Lahore of the olden days…

I have recently been reading a wonderful book about Lahore, called “Sohna Shehar Lahore” (Beautiful City Lahore) by Mr. Tahir Lahori. From what I have read so far, I must commend Mr. Lahori for so eloquently describing early 20th century Lahori life that believe it or not as I read his words, I feel as if I have traveled back in time. Here, I will take the liberty of translating (my translation doesn’t do justice to his words though) a page out of his book, which I hope will take many of our readers back in time as well, to the early 1920s to be exact.

“Electricity lights had not come into the walled city yet and people used to light gas and oil lamps in streets and bazaars. In the bazaars, there were long wooden poles. As the sun would set, employees of the municipal committee would spread out in every corner of the city streets and bazaars. In many of the streets there were large and beautiful oil lamps that provided light for the residents. A committee’s employee would walk around carrying a small ladder on his shoulders and upon reaching a wooden pole in the street, would set it against the pole, climb up, pour oil in the lamp, and light it up. The lamps were kept in a large wooden box attached to the pole. The box had glass on all four sides and these lamps were located at determined distances from each other and at every street corner. The bazaars had these poles at a much closer distance to eachother to provide more light for the shopkeepers and customers to go about their business.

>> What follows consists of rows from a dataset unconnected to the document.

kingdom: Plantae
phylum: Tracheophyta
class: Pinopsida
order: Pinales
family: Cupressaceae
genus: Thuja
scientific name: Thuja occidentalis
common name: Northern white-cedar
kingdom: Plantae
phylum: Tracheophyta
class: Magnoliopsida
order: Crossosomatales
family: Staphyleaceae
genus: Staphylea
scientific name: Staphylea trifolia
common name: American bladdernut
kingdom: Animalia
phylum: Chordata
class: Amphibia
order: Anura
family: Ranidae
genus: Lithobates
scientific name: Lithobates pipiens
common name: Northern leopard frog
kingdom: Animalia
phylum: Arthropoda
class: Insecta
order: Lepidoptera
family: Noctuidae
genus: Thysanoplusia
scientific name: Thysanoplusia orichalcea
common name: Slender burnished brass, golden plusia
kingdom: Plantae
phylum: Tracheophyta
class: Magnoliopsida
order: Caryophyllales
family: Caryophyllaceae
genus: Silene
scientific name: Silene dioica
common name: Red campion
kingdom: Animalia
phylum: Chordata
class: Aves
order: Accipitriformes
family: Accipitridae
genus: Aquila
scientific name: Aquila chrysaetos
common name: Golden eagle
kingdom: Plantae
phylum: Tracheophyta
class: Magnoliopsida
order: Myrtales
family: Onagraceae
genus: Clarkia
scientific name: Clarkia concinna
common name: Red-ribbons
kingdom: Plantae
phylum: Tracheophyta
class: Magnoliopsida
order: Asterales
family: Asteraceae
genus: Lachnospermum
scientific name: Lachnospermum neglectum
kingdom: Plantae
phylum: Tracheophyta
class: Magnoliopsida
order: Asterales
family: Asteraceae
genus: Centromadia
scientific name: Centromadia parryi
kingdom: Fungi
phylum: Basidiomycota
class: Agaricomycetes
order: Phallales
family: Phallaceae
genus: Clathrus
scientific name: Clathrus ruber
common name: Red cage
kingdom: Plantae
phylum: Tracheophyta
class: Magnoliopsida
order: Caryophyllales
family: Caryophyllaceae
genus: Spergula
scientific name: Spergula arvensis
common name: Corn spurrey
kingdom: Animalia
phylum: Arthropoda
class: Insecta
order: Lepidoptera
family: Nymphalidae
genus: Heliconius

In the houses, people would use laaltains, gas lamps, and oil lamps (diya). Rich people used beautiful containers, whose glass sides would amplify the light from gas lamps kept inside them. The mosques had oil diyas (oil containers made of clay with a wick to burn like a candle) which the people of the neighbourhood would fill with oil. Mosques had small niches built into their walls, there would be these small clay lamps in every single one of these niches. This is how the mosques were kept alight. Mandirs also had a similar type of system for lighting and same was the case for mizaars and samadhis.

People also used to light many oil lamps and candles on Eid Milad-un-Nabi, Miraaj Sharif, Shab’raat, Uroos, and other Islamic festivals. On Diwaali, the whole city would be bathed with miniature lights like these. On Christmas, the Christians of walled city would also light lamps and candles. Churches had large candles which would be burnt through the night. Students and other people who studied did so in the light of oil lamps and in the mornings they would spit out black soot that they inhaled all night long in the form of smoke.

On festivals everyone used to get together. There were Hindu-Muslim conflicts but then they would also take parts in eachother’s festivals. Friends would exchange gifts also on these occasions. At a group level, Hindus were also often good friends with Muslims.

It was a unique time, it was good, it was bad, and it is still alive in people’s memories.” Translated from Tahir Lahori’s “Sohna Shehar Lahore”.